◆ **What is expected**: Transcribe the text read from each of the entries below line for line, leaving the pictures out of your answer.

◆ **Data**:
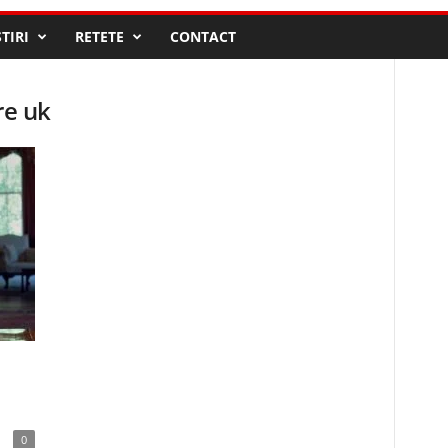
STIRI
RETETE
CONTACT
re uk
0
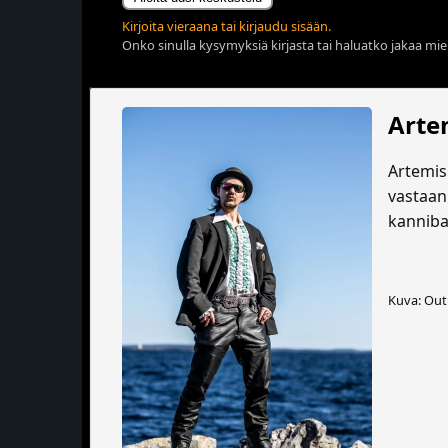
Kirjoita vieraana tai kirjaudu sisään.
Onko sinulla kysymyksiä kirjasta tai haluatko jakaa miel
Arte
Artemis 
vastaan
kannibal
Kuva: Out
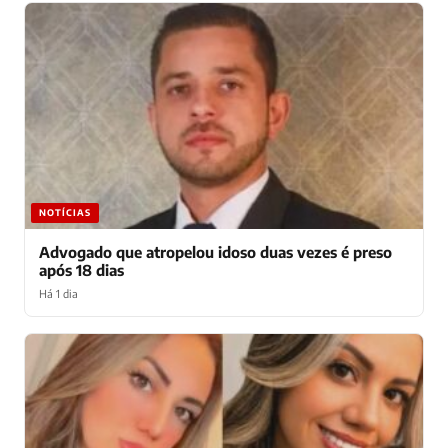
NOTÍCIAS
Advogado que atropelou idoso duas vezes é preso
após 18 dias
Há 1 dia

◆ **Reply to the exercise**:
STIRI
RETETE
CONTACT
re uk
0
Kirjoita vieraana tai kirjaudu sisään.
Onko sinulla kysymyksiä kirjasta tai haluatko jakaa miel
Arte
Artemis 
vastaan
kannibal
Kuva: Out
NOTÍCIAS
Advogado que atropelou idoso duas vezes é preso
após 18 dias
Há 1 dia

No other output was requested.